Sullivan sets up the sentence by framing September 11 around his experience on his blog:

I’m sitting in the same spot as I was on that fateful morning, writing the same (if much more evolved) blog.

He continues, as longtime readers remember his almost hysterical blog response in which he seemed to equate all leftists with Al Qaeda, not quite making an excuse but offering an explanation for his gradual shift:

The human psyche is built to recover from trauma, and so we should not be surprised or alarmed that the emotions of that day are less vivid to us now.

It seems to me that this is an effective counter to Glenn Beck’s 9/12 project which seeks to recover the spirit in the immediate days of the aftermath (which Beck oddly seems to remember having a distinctly libertarian edge.) More important, it is an essential truth. Sullivan goes on:

But it is worth, it seems to me, remembering its extraordinary power.
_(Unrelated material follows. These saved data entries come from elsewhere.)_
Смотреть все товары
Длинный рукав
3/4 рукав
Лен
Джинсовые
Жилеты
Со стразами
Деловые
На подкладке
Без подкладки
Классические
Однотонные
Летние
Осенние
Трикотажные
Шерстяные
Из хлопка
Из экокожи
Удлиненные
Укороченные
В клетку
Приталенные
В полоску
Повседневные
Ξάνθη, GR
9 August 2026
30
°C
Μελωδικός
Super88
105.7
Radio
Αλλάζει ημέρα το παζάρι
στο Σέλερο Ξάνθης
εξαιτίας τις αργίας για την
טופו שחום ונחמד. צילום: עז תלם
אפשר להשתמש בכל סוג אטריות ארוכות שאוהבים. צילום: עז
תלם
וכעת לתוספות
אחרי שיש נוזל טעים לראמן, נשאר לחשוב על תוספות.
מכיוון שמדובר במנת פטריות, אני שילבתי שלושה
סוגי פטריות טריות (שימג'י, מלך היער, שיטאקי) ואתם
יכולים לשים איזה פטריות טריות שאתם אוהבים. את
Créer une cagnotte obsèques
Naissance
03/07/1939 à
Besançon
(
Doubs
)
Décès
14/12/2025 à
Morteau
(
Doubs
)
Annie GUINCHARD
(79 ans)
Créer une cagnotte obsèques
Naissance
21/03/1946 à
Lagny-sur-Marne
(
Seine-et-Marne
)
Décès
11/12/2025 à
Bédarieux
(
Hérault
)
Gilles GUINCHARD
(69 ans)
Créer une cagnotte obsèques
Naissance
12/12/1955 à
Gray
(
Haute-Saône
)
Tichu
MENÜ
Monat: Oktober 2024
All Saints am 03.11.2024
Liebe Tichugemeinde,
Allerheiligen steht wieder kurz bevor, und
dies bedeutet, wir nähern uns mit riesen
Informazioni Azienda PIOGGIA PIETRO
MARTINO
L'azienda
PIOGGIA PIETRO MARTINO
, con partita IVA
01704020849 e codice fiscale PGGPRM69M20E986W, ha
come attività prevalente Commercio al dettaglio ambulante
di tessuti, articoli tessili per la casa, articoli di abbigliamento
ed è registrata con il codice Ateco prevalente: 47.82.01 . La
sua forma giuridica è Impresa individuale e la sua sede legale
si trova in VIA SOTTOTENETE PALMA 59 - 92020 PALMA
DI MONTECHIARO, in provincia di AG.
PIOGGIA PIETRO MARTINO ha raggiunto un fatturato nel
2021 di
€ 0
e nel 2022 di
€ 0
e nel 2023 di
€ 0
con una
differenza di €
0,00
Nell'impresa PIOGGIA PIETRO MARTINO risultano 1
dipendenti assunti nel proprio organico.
It was one of the most despicable mass murders in human history, conducted by religious fanatics bent on destroying Western civilization.
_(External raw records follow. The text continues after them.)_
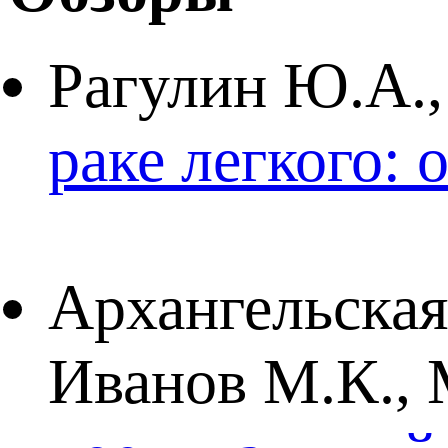
Рагулин Ю.А.,
раке легкого:
Архангельская 
Иванов М.К.,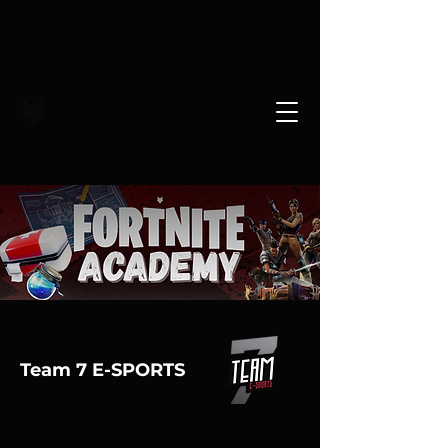
Team 7 E-SPORTS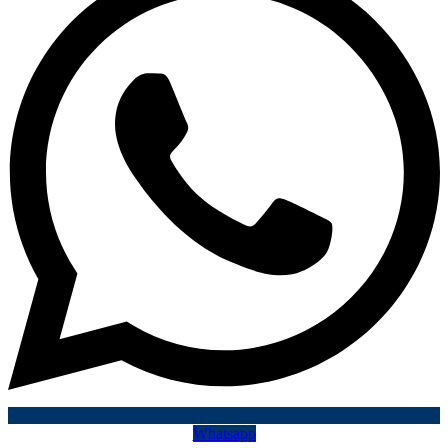
Whatsapp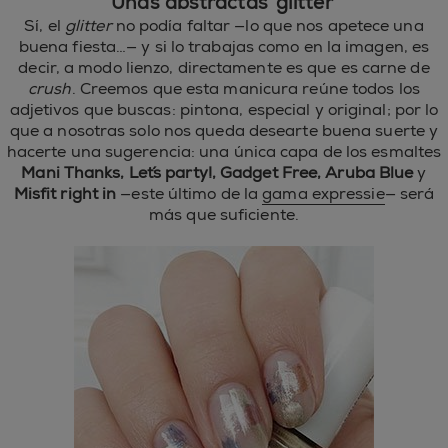
Uñas abstractas ‘glitter’
Sí, el
glitter
no podía faltar —lo que nos apetece una
buena fiesta…— y si lo trabajas como en la imagen, es
decir, a modo lienzo, directamente es que es carne de
crush
. Creemos que esta manicura reúne todos los
adjetivos que buscas: pintona, especial y original; por lo
que a nosotras solo nos queda desearte buena suerte y
hacerte una sugerencia: una única capa de los esmaltes
Mani Thanks, Let´s party!, Gadget Free, Aruba Blue
y
Misfit right in
—este último de la
gama expressie
— será
más que suficiente.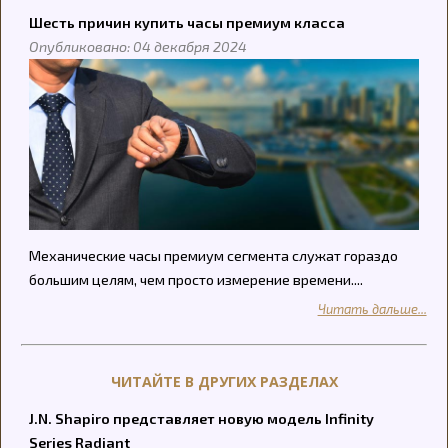
Шесть причин купить часы премиум класса
Опубликовано: 04 декабря 2024
Механические часы премиум сегмента служат гораздо
большим целям, чем просто измерение времени....
Читать дальше...
ЧИТАЙТЕ В ДРУГИХ РАЗДЕЛАХ
J.N. Shapiro представляет новую модель Infinity
Series Radiant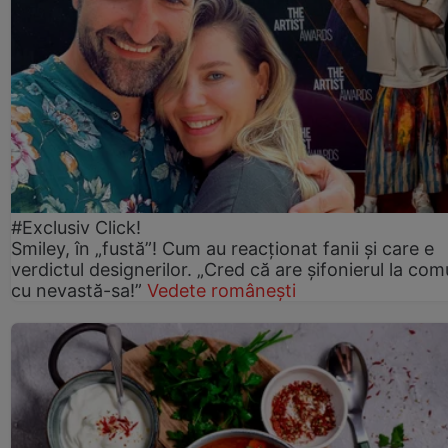
#Exclusiv Click!
Smiley, în „fustă”! Cum au reacționat fanii și care e
verdictul designerilor. „Cred că are șifonierul la co
cu nevastă-sa!”
Vedete românești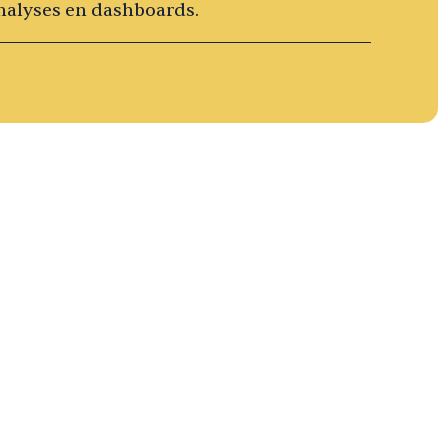
nalyses en dashboards.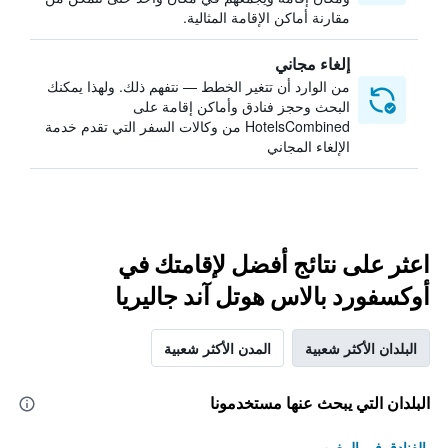
مقارنة أماكن الإقامة المثالية.
إلغاء مجاني
من الوارد أن تتغير الخطط — نتفهم ذلك. ولهذا يمكنك
البحث وحجز فنادق وأماكن إقامة على
HotelsCombined من وكالات السفر التي تقدم خدمة
الإلغاء المجاني
اعثر على نتائج أفضل لإقامتك في
أوكسفورد بالاس هوتل آند جاليريا
البلدان الأكثر شعبية
المدن الأكثر شعبية
البلدان التي يبحث عنها مستخدمونا
الفنادق في المغرب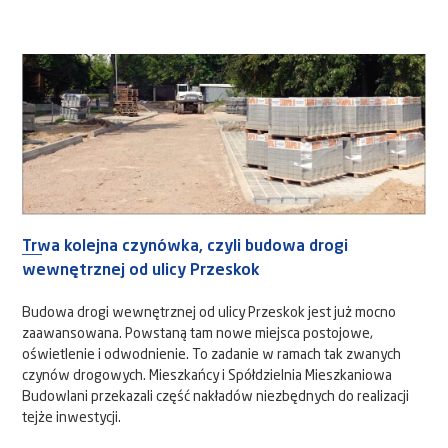
Trwa kolejna czynówka, czyli budowa drogi
wewnętrznej od ulicy Przeskok
Budowa drogi wewnętrznej od ulicy Przeskok jest już mocno
zaawansowana. Powstaną tam nowe miejsca postojowe,
oświetlenie i odwodnienie. To zadanie w ramach tak zwanych
czynów drogowych. Mieszkańcy i Spółdzielnia Mieszkaniowa
Budowlani przekazali część nakładów niezbędnych do realizacji
tejże inwestycji.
And then came the quote that moves me:

It was terrifying because they achieved this with only 19 men, some box-cutters and the small freedoms that we once took for granted in this country…

For me, this is the key fact about September 11 – that the “small freedoms” we take for granted are so powerful – that those who are willing to disregard them so completely can cause enormous damage. In a less dramatic way, Bernie Madoff revealed in a similar way how a man, willing to disregard the rules so dramatically, can cause enormous damage.
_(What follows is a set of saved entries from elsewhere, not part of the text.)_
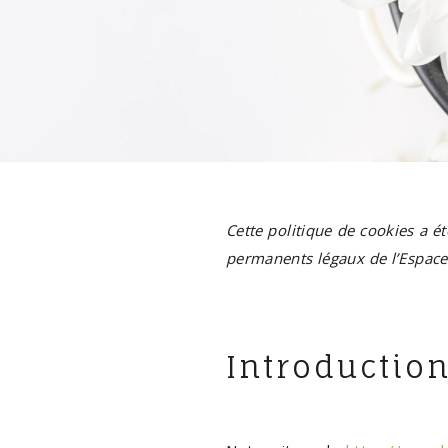
Cette politique de cookies a ét
permanents légaux de l’Espace
Introductio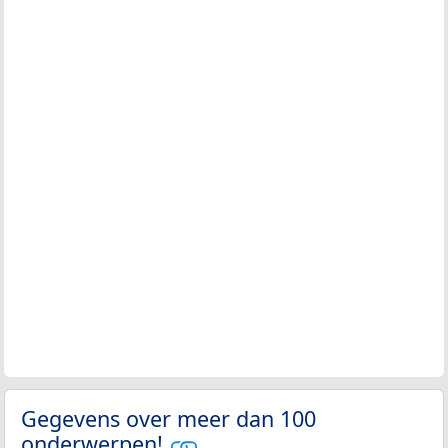
Gegevens over meer dan 100
onderwerpen!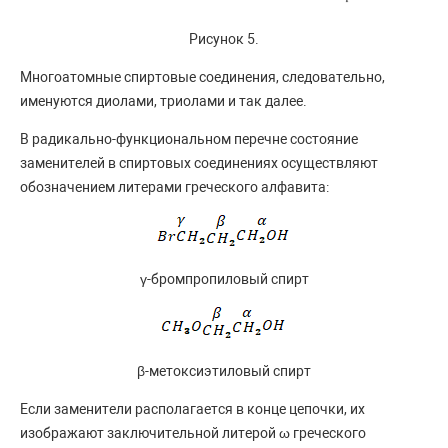
Рисунок 5.
Многоатомные спиртовые соединения, следовательно,
именуются диолами, триолами и так далее.
В радикально-функциональном перечне состояние
заменителей в спиртовых соединениях осуществляют
обозначением литерами греческого алфавита:
γ-бромпропиловый спирт
β-метоксиэтиловый спирт
Если заменители располагается в конце цепочки, их
изображают заключительной литерой ω греческого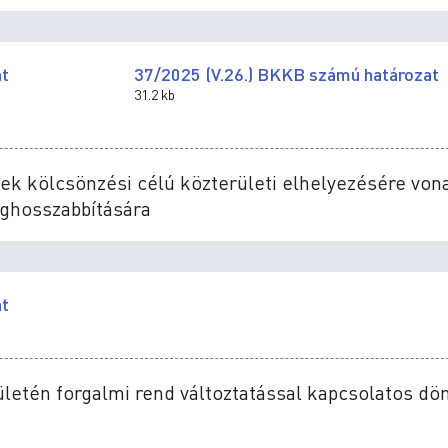
at
37/2025 (V.26.) BKKB számú határozat
31.2 kb
vek kölcsönzési célú közterületi elhelyezésére von
ghosszabbítására
at
ületén forgalmi rend változtatással kapcsolatos dö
And in both cases, the response has been – and almost has to be – overwhelming and entirely out of proportion to the impact of the particular event. But what bugged me about this nearly perfect sentence was how it ended:

…the small freedoms that we once took for granted in this country and now have no longer.

At that point, Sullivan seemed to strike a false note – as civil libertarians too often do – when they confuse the theoretically grave but rare breaches of liberty that the Bush administration was castigated for (torture, preventive detention by an unaccountable executive, etcetera) with the every day liberties which were barely affected. To a large degree, that is why the measures George W. Bush took didn’t alarm most Americans. (The measures should have, and I stand with the civil libertarians on this. Even though the fact that Bush ordered, for example, torture didn’t inconvenience 99.99% of Americans, it was a breach of the rule of law and undermined our democratic system itself.) And those every day liberties that were affected aren’t disputed as much – having to take off one’s shoes before going on an airplane, the numerous measures to harden potential targets that inconvenience many.

It seems to me that we continue to enjoy many “small freedoms” – even as others are taken away (from random bag searches to go on the subway, to having armed soldiers patrolling sensitive locations, etc.) – and that these “small freedoms” together are an immense vulnerability of our society. But they are being chipped away at; and the grave breaches of the rule of law by the Bush administration have eroded the normal system of checks and balances, and Obama has not yet been able to, and seems to have barely tried, to restore this balance. I guess this is what bothers me: We Americans have not yet given up our “small freedoms;” and we still will and do fight for them, whether against the tyranny of big corporations, against the encroaching government (and this), against terrorists. September 11 changed many things, but it has not yet changed this fundamental aspect of America. Deciding how to react to these challenges to our freedoms is the basic task of our politics, and the inherent conflict that makes liberalism a living force.